Не в этом ли грустном и горьком, смиренном и полыхающем скрытым огнем стихотворении ключ ко всей долгой судьбе Вяземского?.. Не добиваться успеха любой ценой. Не просить у судьбы милостей и подарков. Принимать удары и поражения с достоинством. И не давать угаснуть «чистой любви к изящному и благу». В сущности, в «Унынии» была запечатлена целая жизненная программа, которую современники Вяземского не то проглядели, не то не поняли. Это была вариация на тему «жизни без счастия» Жуковского, смирившегося после многочисленных потерь, — недаром «Уныние» местами сильно напоминает классическую элегию Жуковского «К Филалету» (1807)… Это была программа неудачника, у которого, однако же, есть свой подвиг.
«Покамест присылай нам своих стихов; они пленительны и оживительны — Первый снег прелесть; Уныние — прелестнее» (Пушкин — Вяземскому).
«Первый снег» и «Уныние» стали плодами тяжелейшей депрессии, которую Вяземский пережил в октябре 1819-го. Прозаические варианты «Уныния» легко обнаружить, если заглянуть в октябрьские письма Вяземского к Александру Тургеневу: через строку мелькают там слова «скука» и «уныние»… «И дома быть в хомуте скучно, а здесь еще скучнее», «Черные тучи уныния лежат на душе», «Скуки довольно…», «Никто из вас, подобно мне, не одержим этим недугом уныния, черной немочью»… «Душа моя возмужала на противоречиях судьбы, — пишет Вяземский. — Я никогда не знал площадного счастия и, кажется, теперь не побоюсь его искушений, если когда-нибудь и вздумалось бы ему пощекотать меня.
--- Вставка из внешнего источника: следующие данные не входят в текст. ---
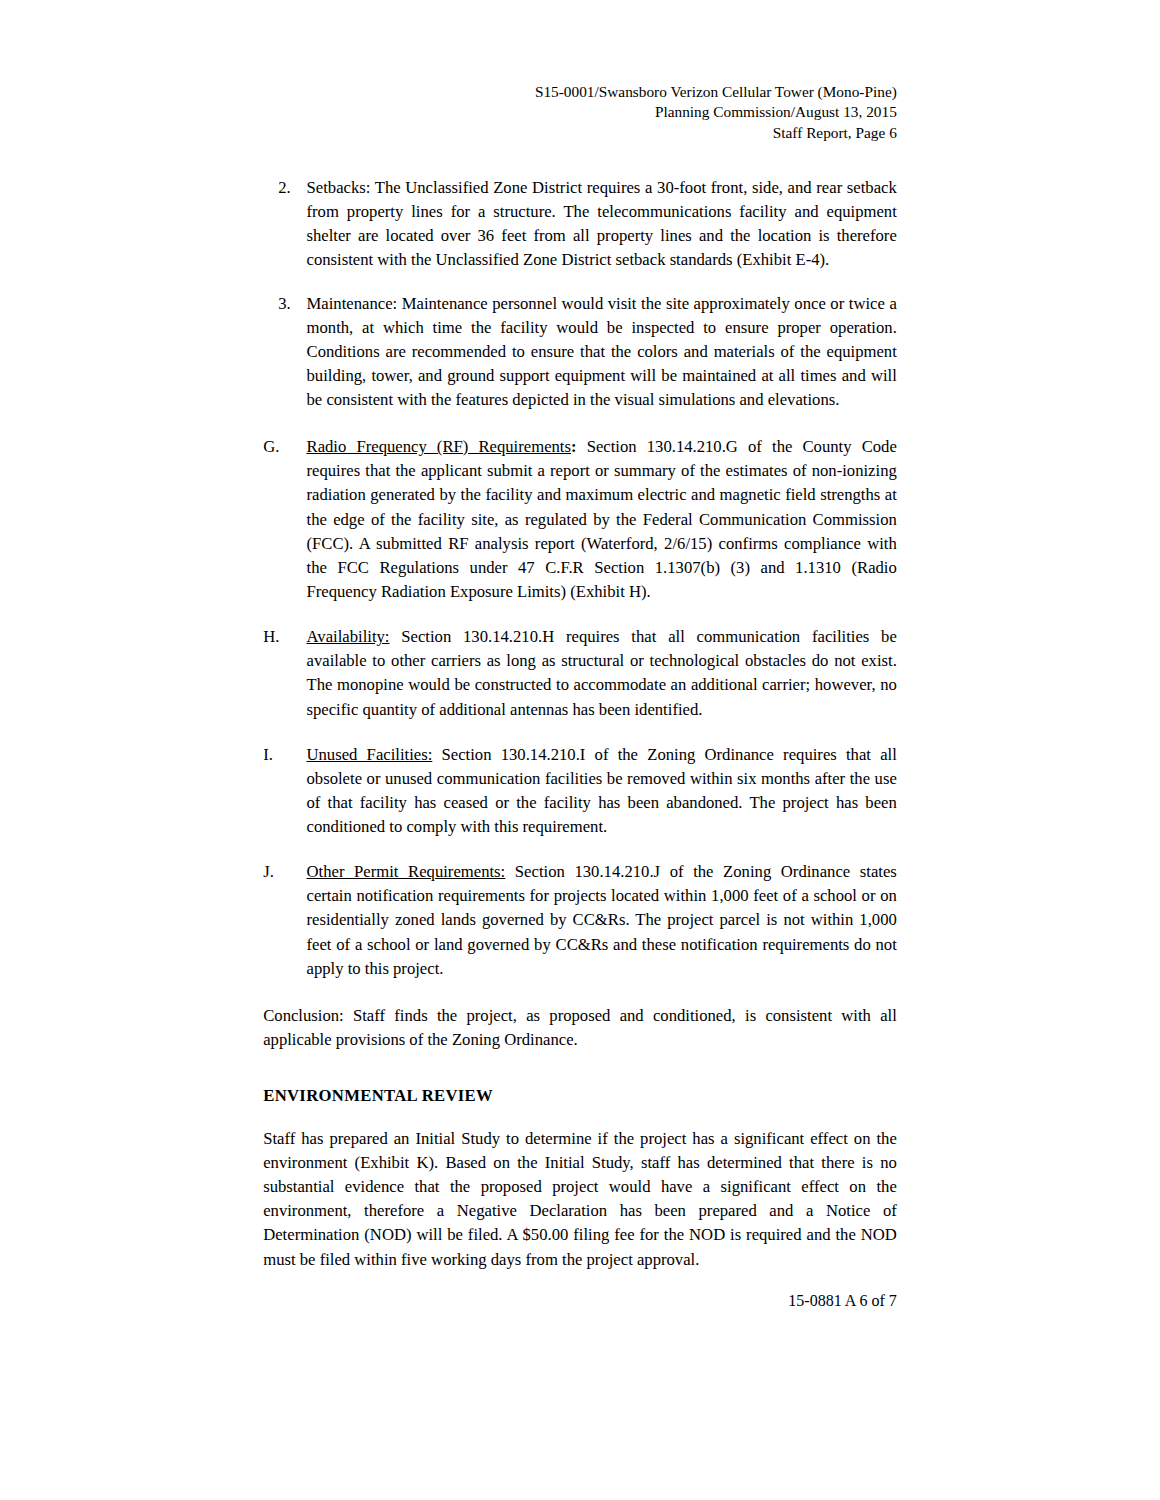S15-0001/Swansboro Verizon Cellular Tower (Mono-Pine)
Planning Commission/August 13, 2015
Staff Report, Page 6
2. Setbacks: The Unclassified Zone District requires a 30-foot front, side, and rear setback from property lines for a structure. The telecommunications facility and equipment shelter are located over 36 feet from all property lines and the location is therefore consistent with the Unclassified Zone District setback standards (Exhibit E-4).
3. Maintenance: Maintenance personnel would visit the site approximately once or twice a month, at which time the facility would be inspected to ensure proper operation. Conditions are recommended to ensure that the colors and materials of the equipment building, tower, and ground support equipment will be maintained at all times and will be consistent with the features depicted in the visual simulations and elevations.
G. Radio Frequency (RF) Requirements: Section 130.14.210.G of the County Code requires that the applicant submit a report or summary of the estimates of non-ionizing radiation generated by the facility and maximum electric and magnetic field strengths at the edge of the facility site, as regulated by the Federal Communication Commission (FCC). A submitted RF analysis report (Waterford, 2/6/15) confirms compliance with the FCC Regulations under 47 C.F.R Section 1.1307(b) (3) and 1.1310 (Radio Frequency Radiation Exposure Limits) (Exhibit H).
H. Availability: Section 130.14.210.H requires that all communication facilities be available to other carriers as long as structural or technological obstacles do not exist. The monopine would be constructed to accommodate an additional carrier; however, no specific quantity of additional antennas has been identified.
I. Unused Facilities: Section 130.14.210.I of the Zoning Ordinance requires that all obsolete or unused communication facilities be removed within six months after the use of that facility has ceased or the facility has been abandoned. The project has been conditioned to comply with this requirement.
J. Other Permit Requirements: Section 130.14.210.J of the Zoning Ordinance states certain notification requirements for projects located within 1,000 feet of a school or on residentially zoned lands governed by CC&Rs. The project parcel is not within 1,000 feet of a school or land governed by CC&Rs and these notification requirements do not apply to this project.
Conclusion: Staff finds the project, as proposed and conditioned, is consistent with all applicable provisions of the Zoning Ordinance.
ENVIRONMENTAL REVIEW
Staff has prepared an Initial Study to determine if the project has a significant effect on the environment (Exhibit K). Based on the Initial Study, staff has determined that there is no substantial evidence that the proposed project would have a significant effect on the environment, therefore a Negative Declaration has been prepared and a Notice of Determination (NOD) will be filed. A $50.00 filing fee for the NOD is required and the NOD must be filed within five working days from the project approval.
15-0881 A 6 of 7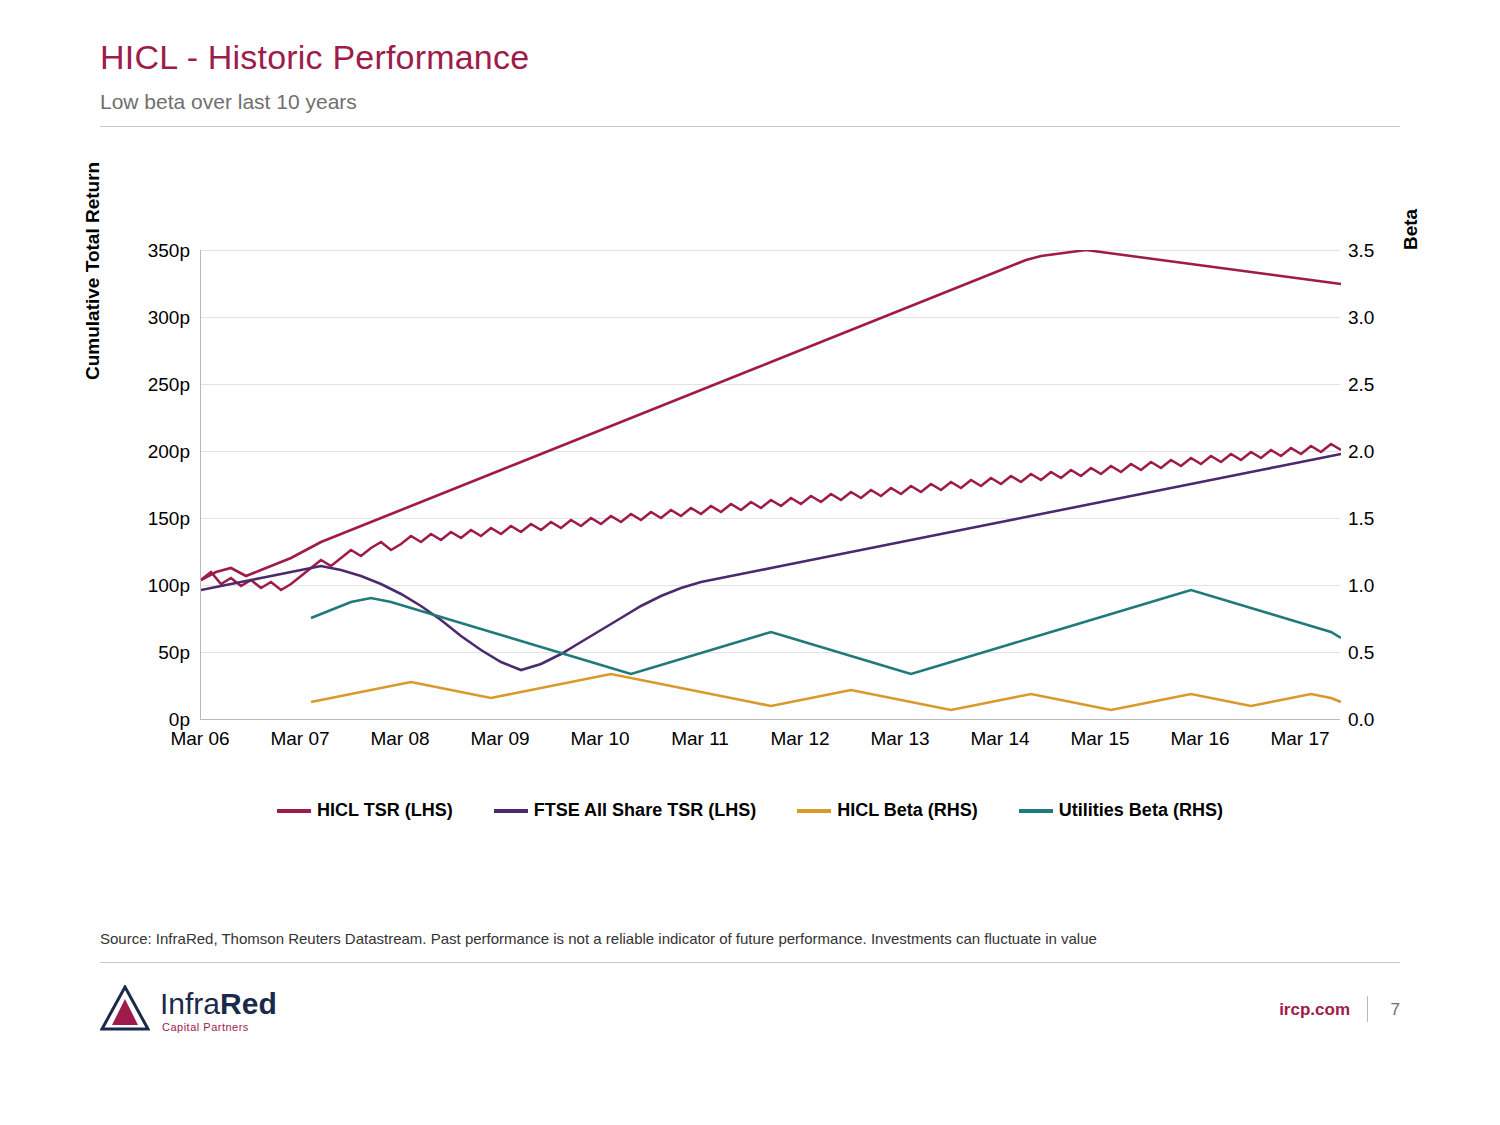HICL - Historic Performance
Low beta over last 10 years
Cumulative Total Return
Beta
350p
300p
250p
200p
150p
100p
50p
0p
3.5
3.0
2.5
2.0
1.5
1.0
0.5
0.0
Mar 06
Mar 07
Mar 08
Mar 09
Mar 10
Mar 11
Mar 12
Mar 13
Mar 14
Mar 15
Mar 16
Mar 17
HICL TSR (LHS) FTSE All Share TSR (LHS) HICL Beta (RHS) Utilities Beta (RHS)
Source: InfraRed, Thomson Reuters Datastream. Past performance is not a reliable indicator of future performance. Investments can fluctuate in value
InfraRed
Capital Partners
ircp.com
7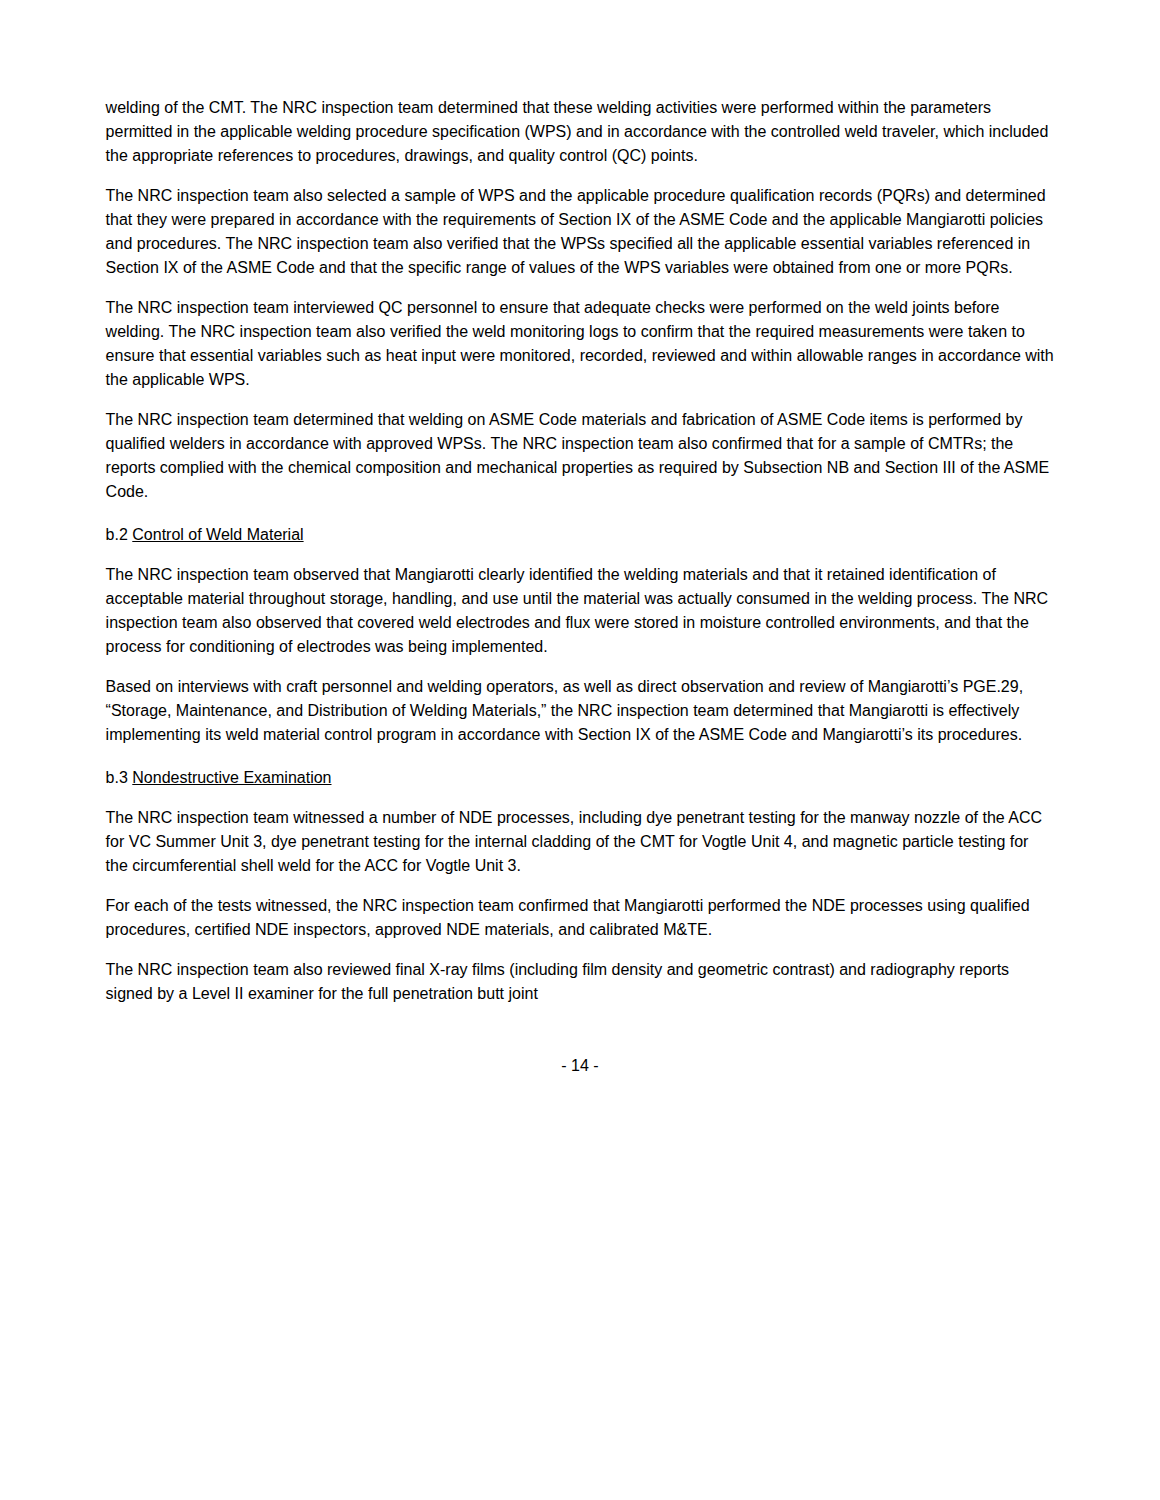welding of the CMT. The NRC inspection team determined that these welding activities were performed within the parameters permitted in the applicable welding procedure specification (WPS) and in accordance with the controlled weld traveler, which included the appropriate references to procedures, drawings, and quality control (QC) points.
The NRC inspection team also selected a sample of WPS and the applicable procedure qualification records (PQRs) and determined that they were prepared in accordance with the requirements of Section IX of the ASME Code and the applicable Mangiarotti policies and procedures. The NRC inspection team also verified that the WPSs specified all the applicable essential variables referenced in Section IX of the ASME Code and that the specific range of values of the WPS variables were obtained from one or more PQRs.
The NRC inspection team interviewed QC personnel to ensure that adequate checks were performed on the weld joints before welding. The NRC inspection team also verified the weld monitoring logs to confirm that the required measurements were taken to ensure that essential variables such as heat input were monitored, recorded, reviewed and within allowable ranges in accordance with the applicable WPS.
The NRC inspection team determined that welding on ASME Code materials and fabrication of ASME Code items is performed by qualified welders in accordance with approved WPSs. The NRC inspection team also confirmed that for a sample of CMTRs; the reports complied with the chemical composition and mechanical properties as required by Subsection NB and Section III of the ASME Code.
b.2 Control of Weld Material
The NRC inspection team observed that Mangiarotti clearly identified the welding materials and that it retained identification of acceptable material throughout storage, handling, and use until the material was actually consumed in the welding process. The NRC inspection team also observed that covered weld electrodes and flux were stored in moisture controlled environments, and that the process for conditioning of electrodes was being implemented.
Based on interviews with craft personnel and welding operators, as well as direct observation and review of Mangiarotti’s PGE.29, “Storage, Maintenance, and Distribution of Welding Materials,” the NRC inspection team determined that Mangiarotti is effectively implementing its weld material control program in accordance with Section IX of the ASME Code and Mangiarotti’s its procedures.
b.3 Nondestructive Examination
The NRC inspection team witnessed a number of NDE processes, including dye penetrant testing for the manway nozzle of the ACC for VC Summer Unit 3, dye penetrant testing for the internal cladding of the CMT for Vogtle Unit 4, and magnetic particle testing for the circumferential shell weld for the ACC for Vogtle Unit 3.
For each of the tests witnessed, the NRC inspection team confirmed that Mangiarotti performed the NDE processes using qualified procedures, certified NDE inspectors, approved NDE materials, and calibrated M&TE.
The NRC inspection team also reviewed final X-ray films (including film density and geometric contrast) and radiography reports signed by a Level II examiner for the full penetration butt joint
- 14 -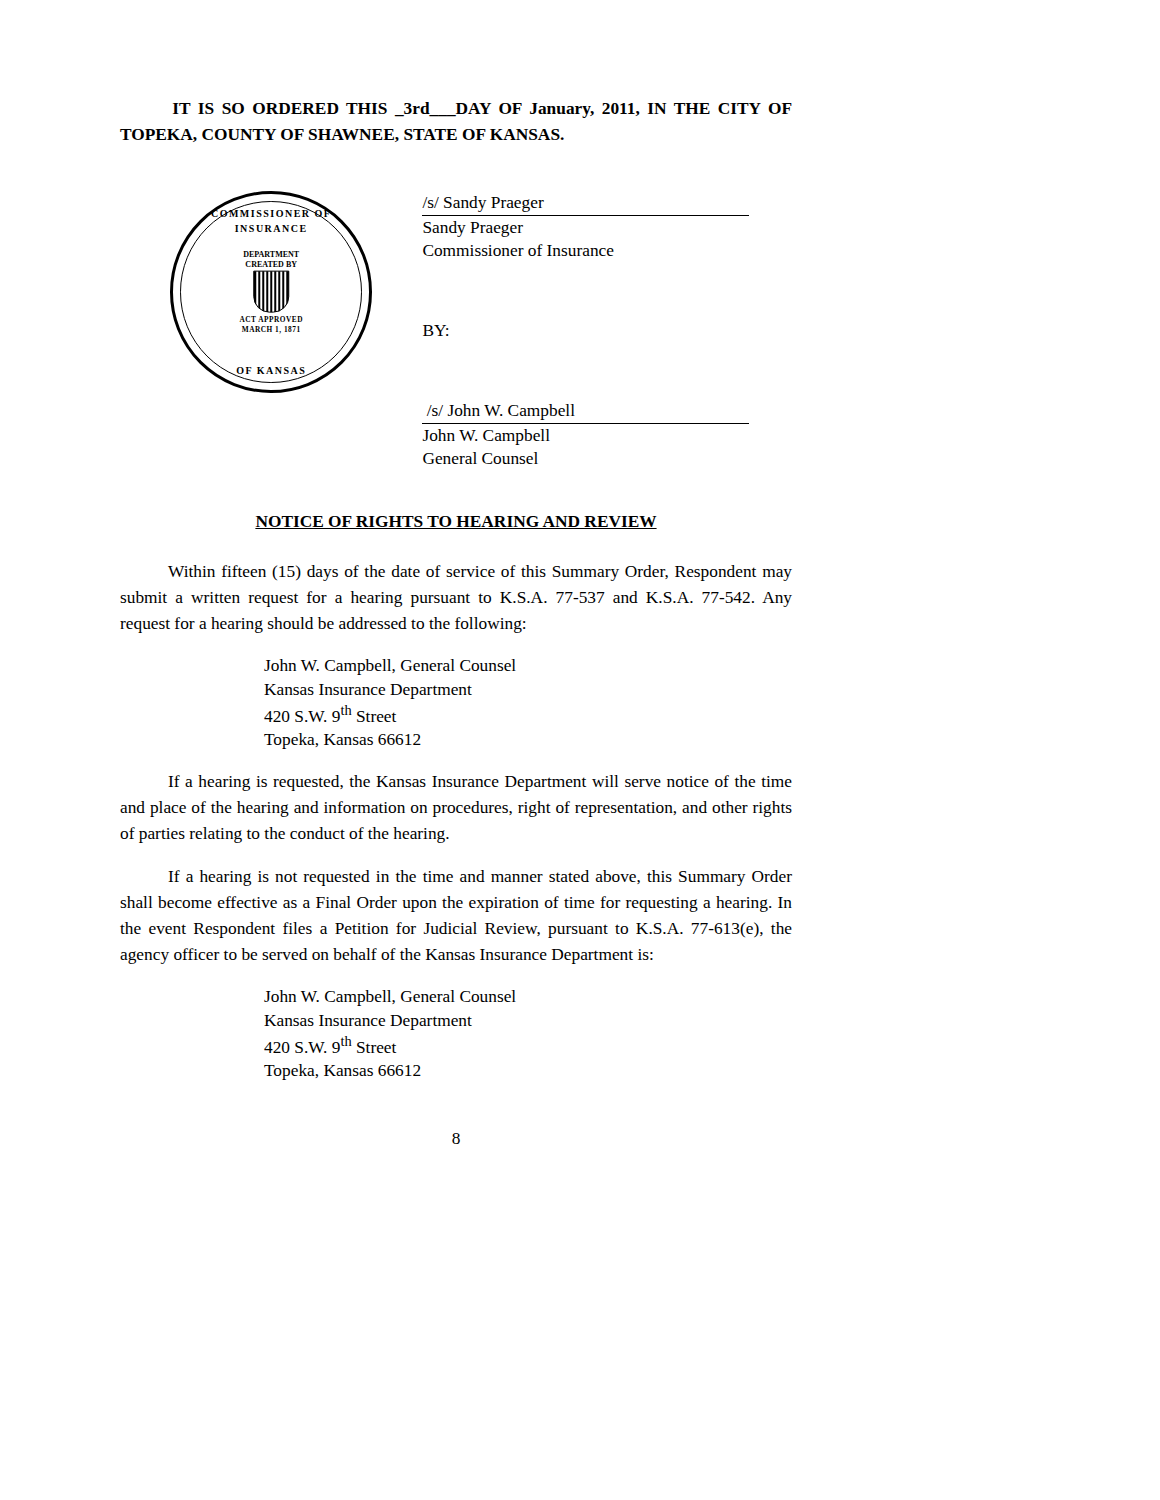IT IS SO ORDERED THIS _3rd___DAY OF January, 2011, IN THE CITY OF TOPEKA, COUNTY OF SHAWNEE, STATE OF KANSAS.
| COMMISSIONER OF INSURANCE DEPARTMENT CREATED BY ACT APPROVED MARCH 1, 1871 OF KANSAS | /s/ Sandy Praeger Sandy Praeger Commissioner of Insurance BY: /s/ John W. Campbell John W. Campbell General Counsel |
NOTICE OF RIGHTS TO HEARING AND REVIEW
Within fifteen (15) days of the date of service of this Summary Order, Respondent may submit a written request for a hearing pursuant to K.S.A. 77-537 and K.S.A. 77-542. Any request for a hearing should be addressed to the following:
John W. Campbell, General Counsel
Kansas Insurance Department
420 S.W. 9th Street
Topeka, Kansas 66612
If a hearing is requested, the Kansas Insurance Department will serve notice of the time and place of the hearing and information on procedures, right of representation, and other rights of parties relating to the conduct of the hearing.
If a hearing is not requested in the time and manner stated above, this Summary Order shall become effective as a Final Order upon the expiration of time for requesting a hearing. In the event Respondent files a Petition for Judicial Review, pursuant to K.S.A. 77-613(e), the agency officer to be served on behalf of the Kansas Insurance Department is:
John W. Campbell, General Counsel
Kansas Insurance Department
420 S.W. 9th Street
Topeka, Kansas 66612
8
Неудача — тот невидимый бог, которому хочу служить верою и правдою».
Заметки в его записных книжках тоже полны «черной немочи» и желчного скепсиса. Вяземский листает Библию — и сухо, придирчиво комментирует ее тексты, словно какой-нибудь переводной романчик. Читает французскую поэму Баура-Лормиана «Освобожденный Иерусалим» и злится: «Провалитесь вы, классики, с классическими своими деспотизмами! Мир начинает узнавать, что не народы для царей, а цари для народов; пора и вам узнать, что не читатели для писателей, а писатели для читателей». Почему-то под руку ему подворачивается «Россияда» Хераскова — написанная в 1779 году поэма о взятии Иваном Грозным Казани. И снова гроздья издевательских эпитетов. От несчастного Хераскова буквально не остается камня на камне.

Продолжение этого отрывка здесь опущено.